■ Stated goal 1
Write out the test automation passage from "We can make" to "modules, and environment.", word for word.
■ Stated goal 2
Extend the test automation passage with new sentences that follow on from its final line.

■ Text
In order to have relentless testing continuing after every defined interval, we today run two scheduled jobs for both Smoke and Regression. The smoke suite runs every 30 mins for both Web/API automation, whereas our regression runs, once a day. Accordingly, this helps us perform a health check on our production environment every now and then, to ensure, that all is stable and good.

Note- In order to ensure, we deliver the best-coded scripts, in terms of standards and quality, we have integrated code climate with our repos. Eventually, this helps us to maintain good readability and maintainability of the entire existing framework.

Code climate analysis of one of our repo

Reporting

In order to catch bugs, reporting plays an important role. It is the backbone of any good automation framework. Clear and comprehensive reports make life easier for everyone around. It not only helps in finding faster bugs but helps in clear debugging of issues both at the script level and application level. We can define the report format basis the need of the team/requirement.

Report including a certain batch of scripts:

We can make this batch at the smoke/regression level or at the module level. In this batch, the idea would be to infer how many cases were run, passed/failed percentage, execution time, modules, and environment.

■ Provided records
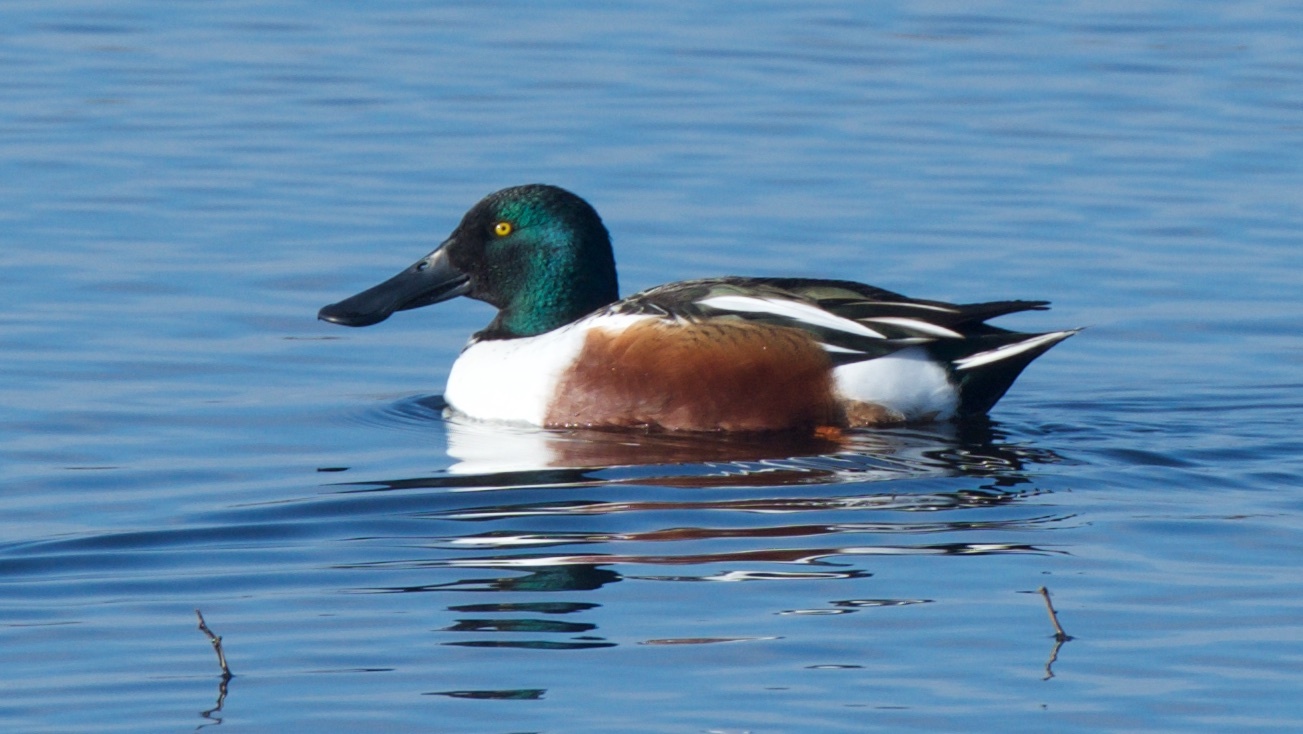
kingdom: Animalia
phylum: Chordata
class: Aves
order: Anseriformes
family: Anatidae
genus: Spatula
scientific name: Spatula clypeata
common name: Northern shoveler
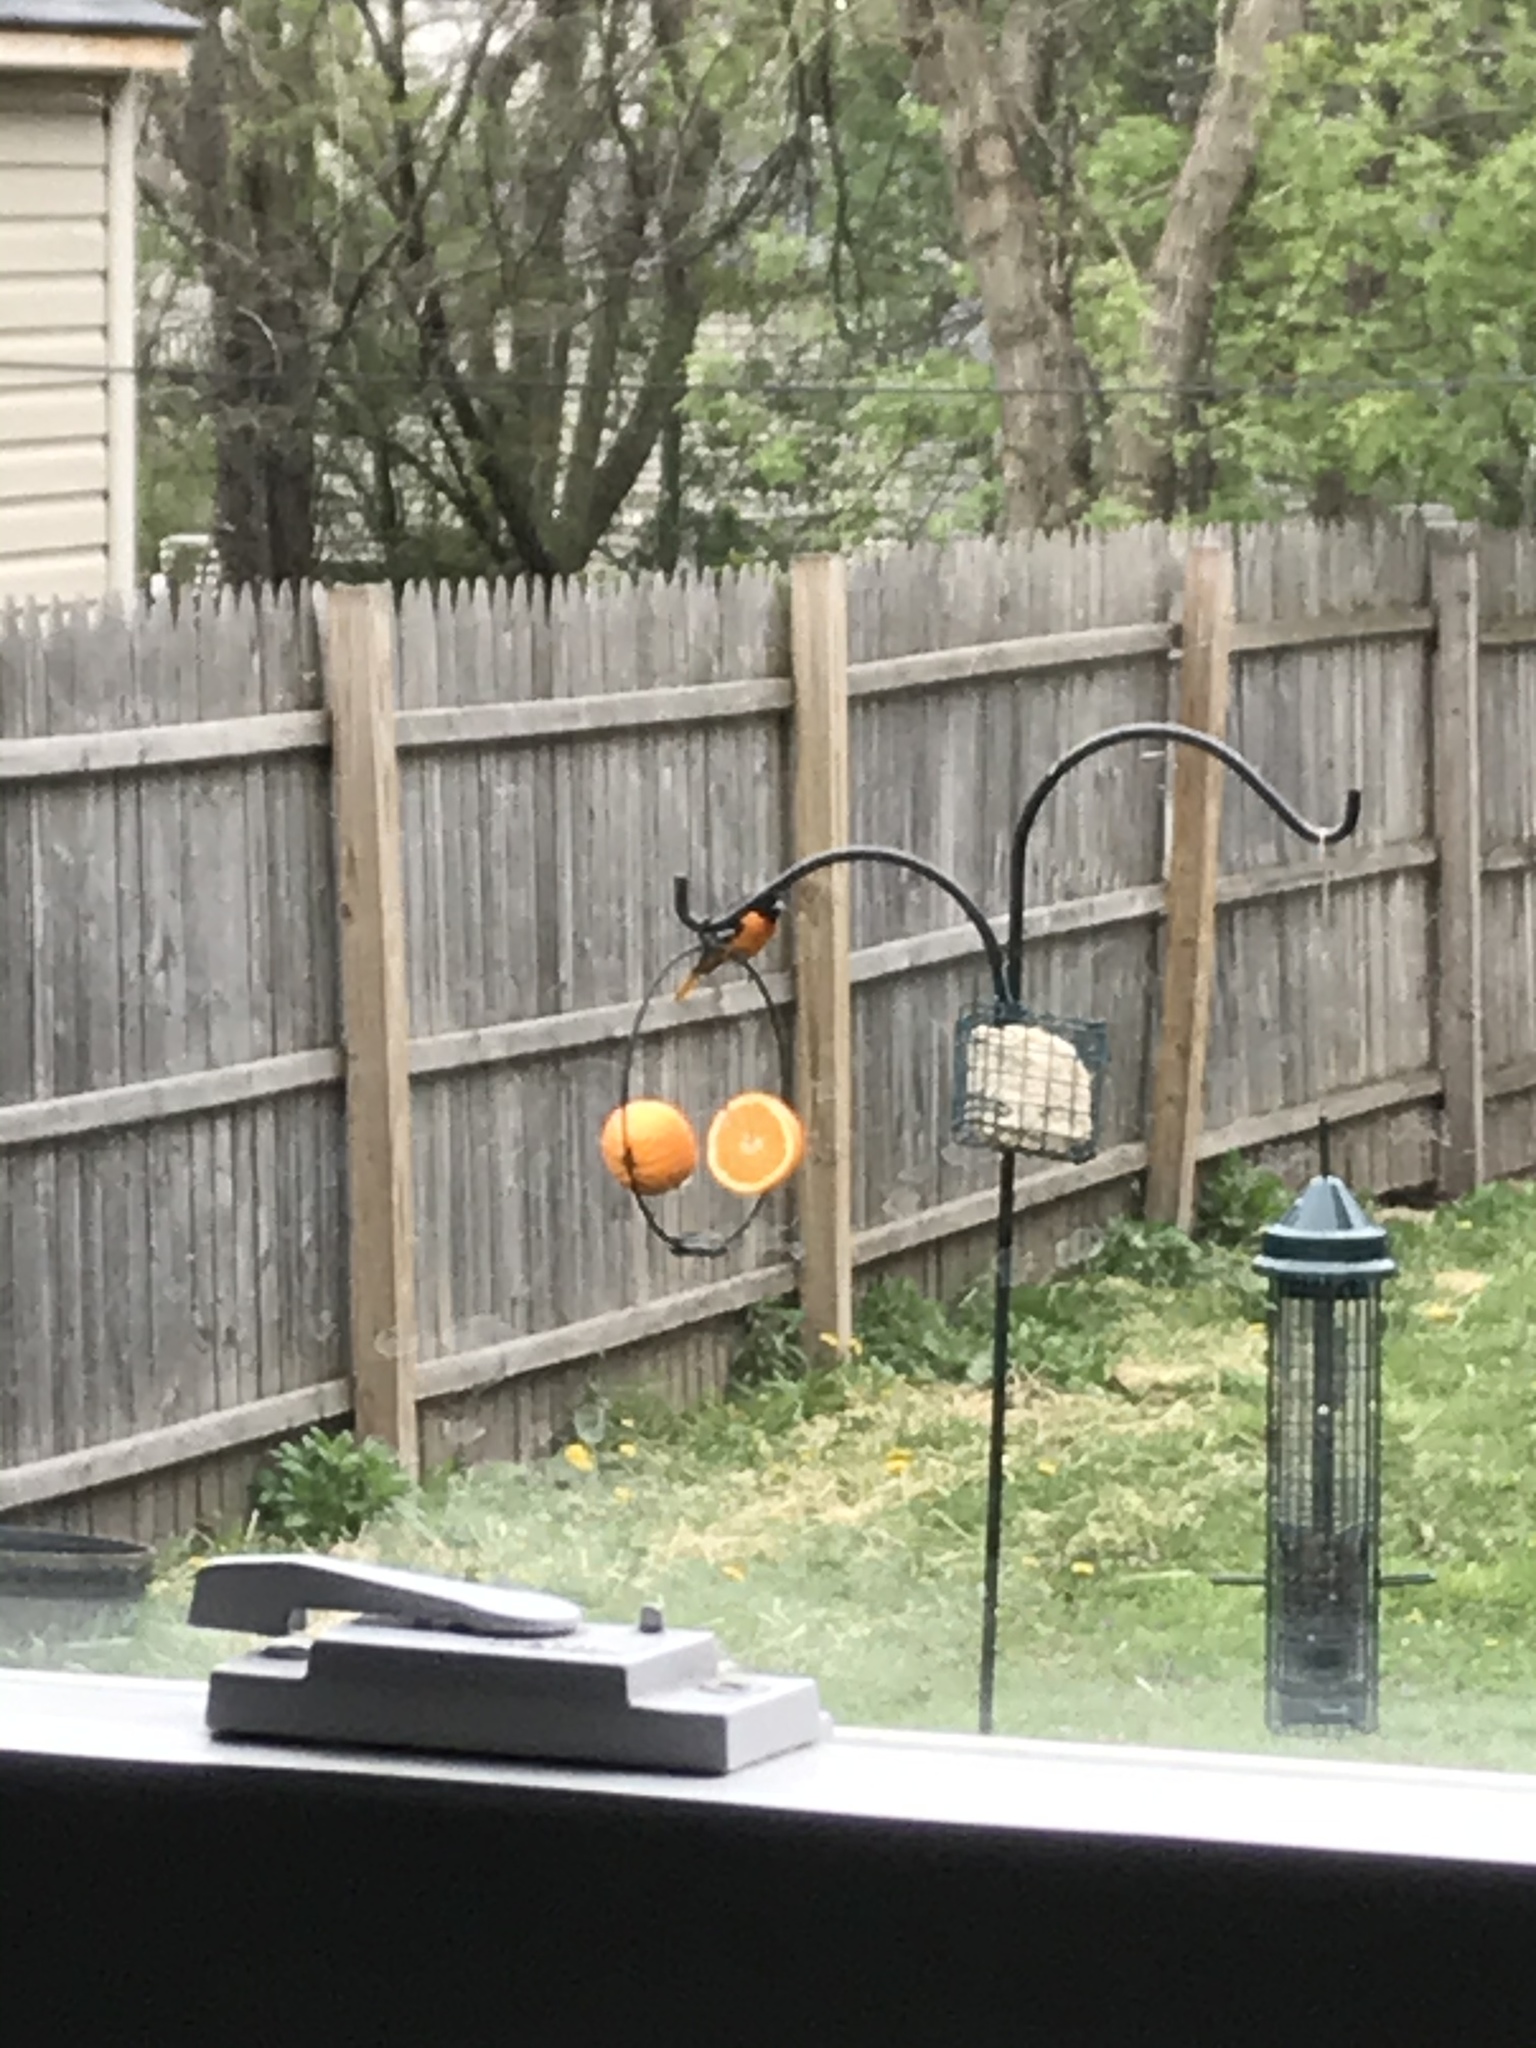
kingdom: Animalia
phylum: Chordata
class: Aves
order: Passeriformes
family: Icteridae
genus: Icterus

■ Final answer 1
We can make this batch at the smoke/regression level or at the module level. In this batch, the idea would be to infer how many cases were run, passed/failed percentage, execution time, modules, and environment.

■ Final answer 2
API cumulative report
UI cumulative Report

Note- If you wish to connect with the rockstars mentioned here, feel free to reach out to their linkedin profiles, mentioned at the end of the blog.

Detailed report for an individual

This will include all detailed steps along with their respective screenshot. It shall clearly indicate the failed step, with actual and expected mentioned. We can also attach all helpful logs in the report in order to replicate or debug the issue.

Step-by-step report
A step-by-step report in detail

We are using our own HTML custom reporting. For ease of use, we have integrated it with slack(our communication channel), which helps in easy and faster reading of reports. We also tag the concerned QA for the module, in every report that runs via scheduler on the slack channel. This helps to ensure they are timely monitored and no failure is left untraced.

Risk and failure analysis

“The biggest risk is not taking any risk… In a world that’s changing really quickly, the only strategy that is guaranteed to fail is not taking risks.” — Mark Zuckerberg

While test automation brings with it many benefits like speed, accuracy, efficiency, and agility, it also comes with certain risks. In order to to mitigate these risks timely, it’s essential to analyze them and keep working on them.

Less or zero ROI:

Eventually, a lot of effort goes into setting up an automation framework. Results do come but at a slower pace. Therefore, keeping your framework updated based on needs and making it sustainable for longer runs is crucial to getting the best outcome.
Always try to work towards metrics to see, if you are getting the desired outcome or not. We keep working every quarter on Framework level OKRs to update, maintain our suite, and most importantly be able to resolve day-to-day needs with new feature implementation.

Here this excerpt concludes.